Accélération dans cet acte 4 où l’on apprend enfin la connexion entre des mondes très différents reliés par deux jeunes qui rêvent l’un de l’autre sans se connaître. Il est urgent de découvrir cette bonne série d’anticipation, avec un dessin véhiculant bien une impression d’étrangeté diffuse.
Que dire de cette série ? Deux univers avec leur part de dureté mais aussi de poésie fugace, via un graphisme joliment léché. Le rapport de l'homme à l'environnement, l'amitié, les jeunes qui se construisent. Et beaucoup de mystère !
La patte de Leo dans les thèmes est reconnaissable. Et le sens de la narration de Rodolphe est une fois de plus convaincant. En effet, Leo et Rodolphe scénarisent à quatre mains cette série, comme ils le font depuis déjà deux décennies en racontant les aventures de Kathy Austin (le cycle Kenya et ceux qui suivent, Scotland étant celui en cours). Demain est une série différente présentant deux mondes que l'on suppose parallèles.

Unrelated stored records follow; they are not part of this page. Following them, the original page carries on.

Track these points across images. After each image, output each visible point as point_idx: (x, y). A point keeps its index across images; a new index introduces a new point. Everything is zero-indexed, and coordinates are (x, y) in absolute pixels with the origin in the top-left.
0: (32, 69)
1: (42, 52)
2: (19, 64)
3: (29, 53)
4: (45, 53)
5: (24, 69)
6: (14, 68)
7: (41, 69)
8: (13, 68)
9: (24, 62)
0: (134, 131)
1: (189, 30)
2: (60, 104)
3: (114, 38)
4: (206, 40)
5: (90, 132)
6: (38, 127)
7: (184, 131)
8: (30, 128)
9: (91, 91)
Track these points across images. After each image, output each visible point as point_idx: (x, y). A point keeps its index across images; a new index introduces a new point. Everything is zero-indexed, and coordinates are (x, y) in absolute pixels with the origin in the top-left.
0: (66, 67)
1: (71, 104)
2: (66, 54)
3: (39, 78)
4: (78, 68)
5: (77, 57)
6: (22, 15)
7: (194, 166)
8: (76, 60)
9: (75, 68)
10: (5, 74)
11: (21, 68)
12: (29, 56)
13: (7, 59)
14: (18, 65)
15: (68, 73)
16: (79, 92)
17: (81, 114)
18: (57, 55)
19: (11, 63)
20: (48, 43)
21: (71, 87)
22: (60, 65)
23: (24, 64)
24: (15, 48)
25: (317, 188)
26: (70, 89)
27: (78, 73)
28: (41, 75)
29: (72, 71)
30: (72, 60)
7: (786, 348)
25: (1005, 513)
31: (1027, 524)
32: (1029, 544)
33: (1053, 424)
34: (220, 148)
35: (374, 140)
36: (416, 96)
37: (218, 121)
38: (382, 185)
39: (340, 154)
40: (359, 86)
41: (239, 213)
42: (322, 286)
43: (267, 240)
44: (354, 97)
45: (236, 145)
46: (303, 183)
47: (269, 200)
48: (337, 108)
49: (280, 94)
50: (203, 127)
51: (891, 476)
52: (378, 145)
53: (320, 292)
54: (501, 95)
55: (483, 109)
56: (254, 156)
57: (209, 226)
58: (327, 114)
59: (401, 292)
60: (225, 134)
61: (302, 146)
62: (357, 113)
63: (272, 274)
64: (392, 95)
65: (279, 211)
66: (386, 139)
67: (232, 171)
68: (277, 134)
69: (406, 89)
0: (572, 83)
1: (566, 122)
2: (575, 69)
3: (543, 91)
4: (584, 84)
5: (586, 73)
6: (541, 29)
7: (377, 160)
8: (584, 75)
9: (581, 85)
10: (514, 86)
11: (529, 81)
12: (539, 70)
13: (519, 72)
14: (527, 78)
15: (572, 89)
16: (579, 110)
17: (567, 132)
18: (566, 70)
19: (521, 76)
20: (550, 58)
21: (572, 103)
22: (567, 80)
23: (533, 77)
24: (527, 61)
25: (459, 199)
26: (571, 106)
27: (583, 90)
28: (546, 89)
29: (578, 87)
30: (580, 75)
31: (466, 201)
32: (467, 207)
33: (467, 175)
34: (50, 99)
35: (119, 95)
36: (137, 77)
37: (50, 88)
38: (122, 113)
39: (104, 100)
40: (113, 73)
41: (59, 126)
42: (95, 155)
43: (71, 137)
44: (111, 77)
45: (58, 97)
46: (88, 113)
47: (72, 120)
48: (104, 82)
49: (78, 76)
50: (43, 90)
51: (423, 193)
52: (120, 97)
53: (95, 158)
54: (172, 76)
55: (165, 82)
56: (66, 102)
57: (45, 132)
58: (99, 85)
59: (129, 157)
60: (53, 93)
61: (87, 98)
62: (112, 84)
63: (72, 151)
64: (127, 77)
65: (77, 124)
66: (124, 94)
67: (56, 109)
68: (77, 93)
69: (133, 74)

Demain est une série différente présentant deux mondes que l'on suppose parallèles. © Demain, T.4 - Delcourt
Ils rêvaient d'un autre monde
Dans un futur indéterminé, une jeune femme, Fleur, et son père tentent de survivre dans une Europe exsangue. Leur périple les mène au Moyen-Orient où la mort est tout aussi présente. Une projection des craintes des scénaristes quant à notre futur ? On découvre aussi quelques animaux étranges chers à Leo. Ailleurs, quelque part, on retrouve, semble-t-il, la société américaine du début des années 60, en apparence lisse, blanche et sécurisée. Mais comme partout, la jeunesse aspire à tester les limites. Et la ville en apparence normale dans laquelle vivent Jo et ses amis cache bien des secrets, dont un passage vers un Ailleurs interdit…
Dans ces deux mondes, la violence est présente. De manière très explicite en Eurasie où les Etats se sont désagrégés, laissant la place à la loi du plus fort, aux gangs et à l’individualisme ; de manière bien plus sournoise dans cette ville nord-américaine figée dans le temps.
Demain, T.4 © Delcourt
Une ambiguité esthétique
Le dessin de Louis Alloing est à l'image de l'histoire : à la fois séduisant, rassurant par son classicisme de bon aloi, mais inquiétant par tous les points de décalage suggérés. Un personnage au physique avenant peut se révéler fourbe voire dangereux. La mise en couleur avec un grain façon aquarelle offre un confort bienvenu à l'œil dans ces univers déstabilisants. Alloing est ravi de dessiner le monde postapocalyptique, car il a déjà beaucoup dessiné les années 50 et il ne veut pas être catalogué « dessinateur de vieilles voitures américaines » !
Dans ce tome 4, une révélation majeure (enfin) : le lien entre ces deux mondes. Mais tous les mystères sont loin d'être résolus. Le tome 5 devrait être le dernier acte de ce cycle.